You may decide to choose a more generalized set of available positions, because this will allow you to get more experience for any position for which you receive a job offer. In general, the pathway follows a hierarchy of skills needed for IT security; each certification builds upon the skills from the previous one. Read more about why it’s great to start your cybersecurity career at the help desk. If you have limited experience in IT and aren’t quite ready to start with CompTIA Security+, then you’ll want to start earlier on the pathway.
Top Online Programs
Penetration Tester is an official title for what you may know as an ethical hacker or a white hat hacker. Hackers of this kind are hired by organizations to attempt to breach their systems with their hacking abilities and software. During this process, no information is stolen or lost – pentesters are careful not to harm the organization they’re infiltrating. They are merely creating a controlled simulation of a cyberattack that exposes the organization’s security systems’ weaknesses. You’ll also manage any cyber-attacks and monitor their effects on the company.

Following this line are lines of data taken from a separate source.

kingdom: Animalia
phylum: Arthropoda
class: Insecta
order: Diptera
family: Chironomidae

However, most programs will provide labs for hands-on learning to analyze real-life security threats. A major corporation or organization uses a security specialist to protect its software and network security system. A security specialist is a smart career path to take to begin your career in cyber security, as you’ll be the go-to person responsible for the overall safety of your employer’s data.

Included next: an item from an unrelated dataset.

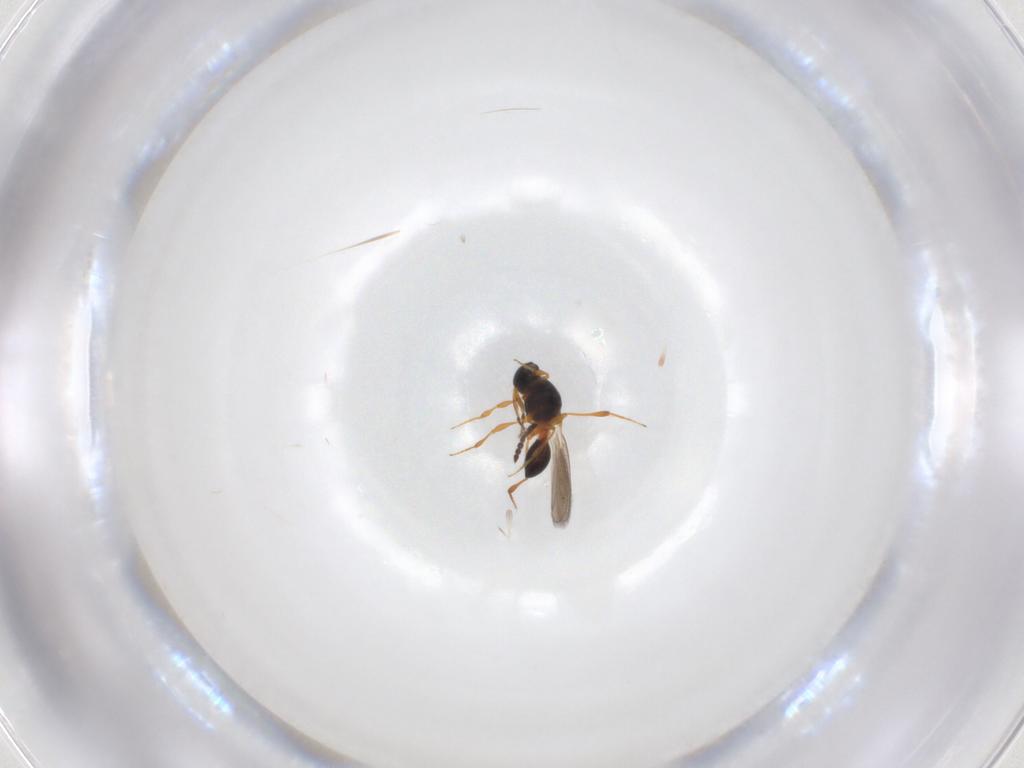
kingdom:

For instance, the basic IT and networking skills you acquire at Stages 1 and 2 are required to learn the skills and knowledge you must gain at Stage 3 to find a general cyber security role. “You need to understand the technology for you to be able to secure it,” Ahamad says. “In the context of cybersecurity, it’s networks, and computers and software.” However, for some (but not all) master’s program tracks, you might need a computer science or engineering undergrad degree. Some top programs include Georgia Tech, New York University, Stanford University, Carnegie Mellon University, and the University of California, Berkeley. Cybersecurity specialists play an interesting role in the companies and organizations where they are employed.